** Record extracts follows **
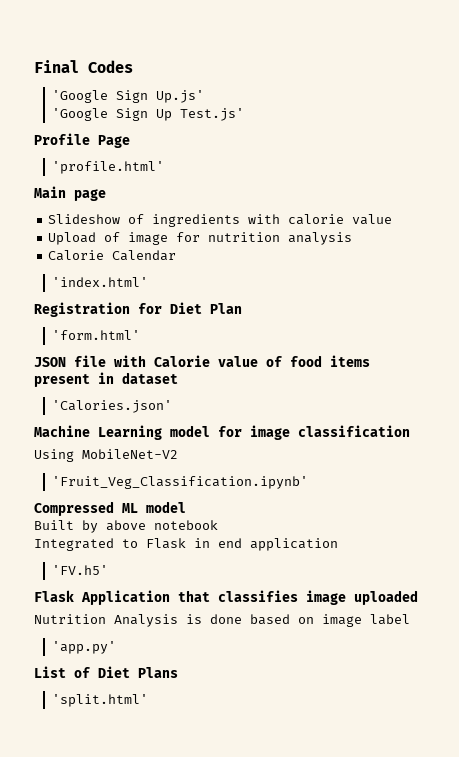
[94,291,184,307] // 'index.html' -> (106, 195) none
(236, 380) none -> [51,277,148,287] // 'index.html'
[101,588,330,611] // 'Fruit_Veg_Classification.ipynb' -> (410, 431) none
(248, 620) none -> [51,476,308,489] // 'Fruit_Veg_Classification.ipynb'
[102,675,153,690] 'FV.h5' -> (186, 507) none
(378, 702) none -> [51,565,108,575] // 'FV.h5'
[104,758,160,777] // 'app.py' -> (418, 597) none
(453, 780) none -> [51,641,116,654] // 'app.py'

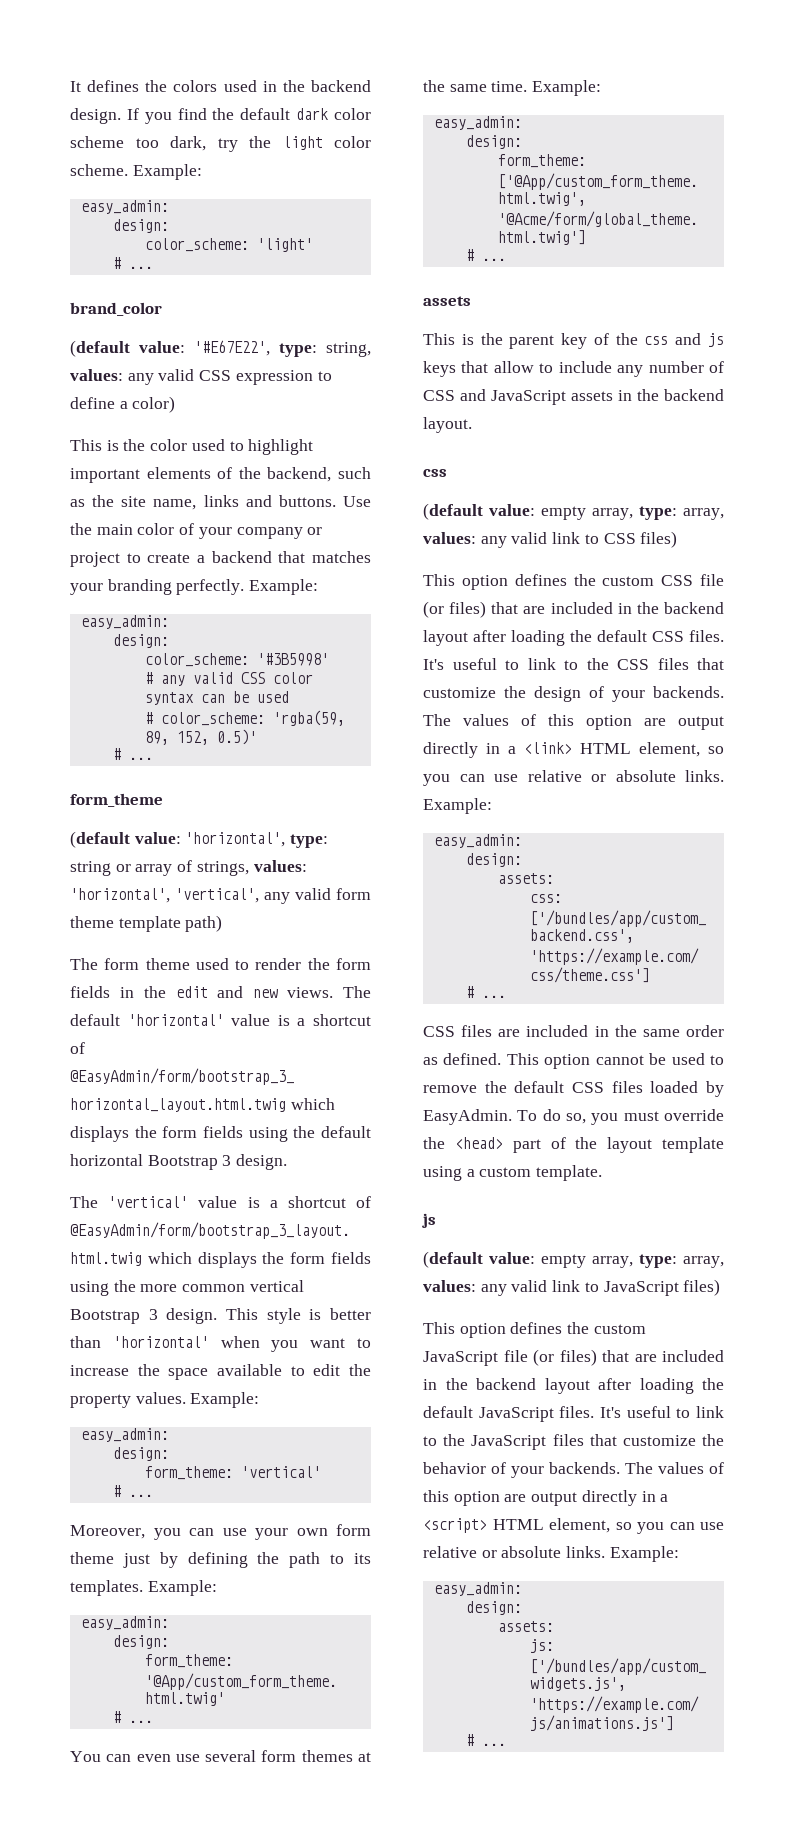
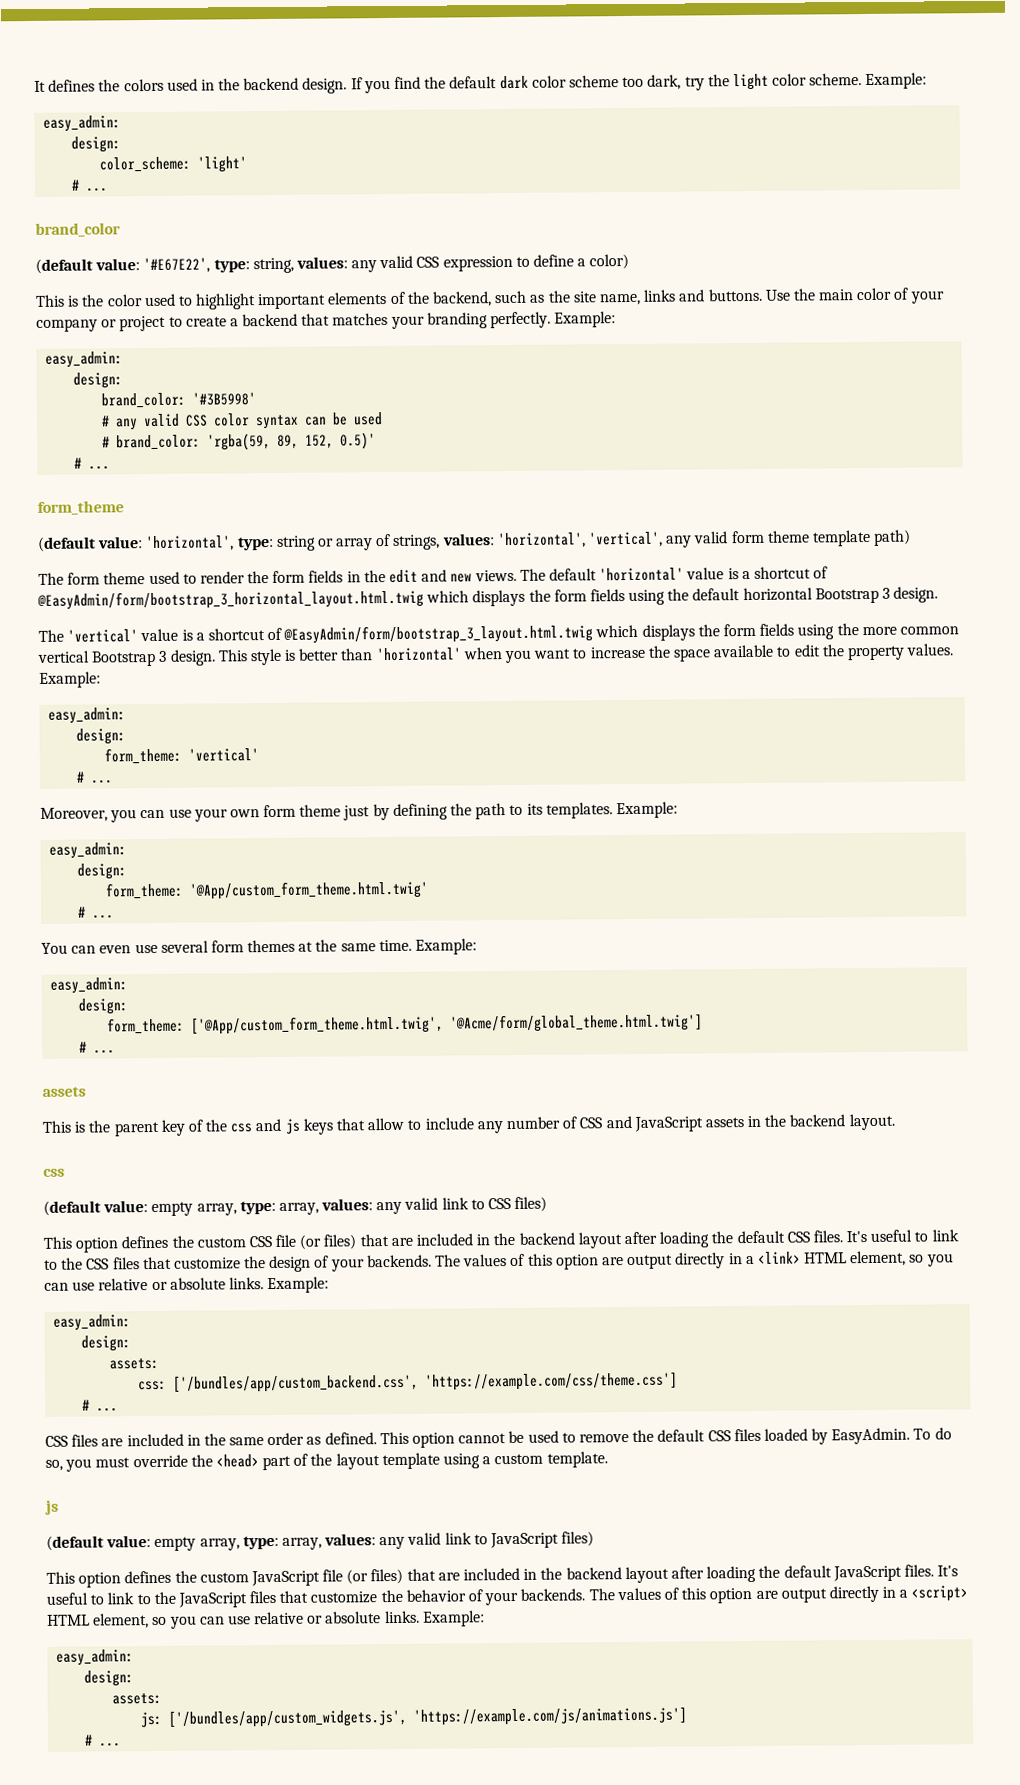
[144,653,249,667] color_scheme: -> [101,392,187,409] brand_color:
[160,712,265,726] color_scheme: -> [116,434,202,451] brand_color:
** End of Record extracts **
What is expected:
With the pictures left out, output the lines from the one containing "[104,758,160,777] // 'app.py'" through the last line of the records above, exactly as they are.

Answer to this task:
[104,758,160,777] // 'app.py' -> (418, 597) none
(453, 780) none -> [51,641,116,654] // 'app.py'

[144,653,249,667] color_scheme: -> [101,392,187,409] brand_color:
[160,712,265,726] color_scheme: -> [116,434,202,451] brand_color:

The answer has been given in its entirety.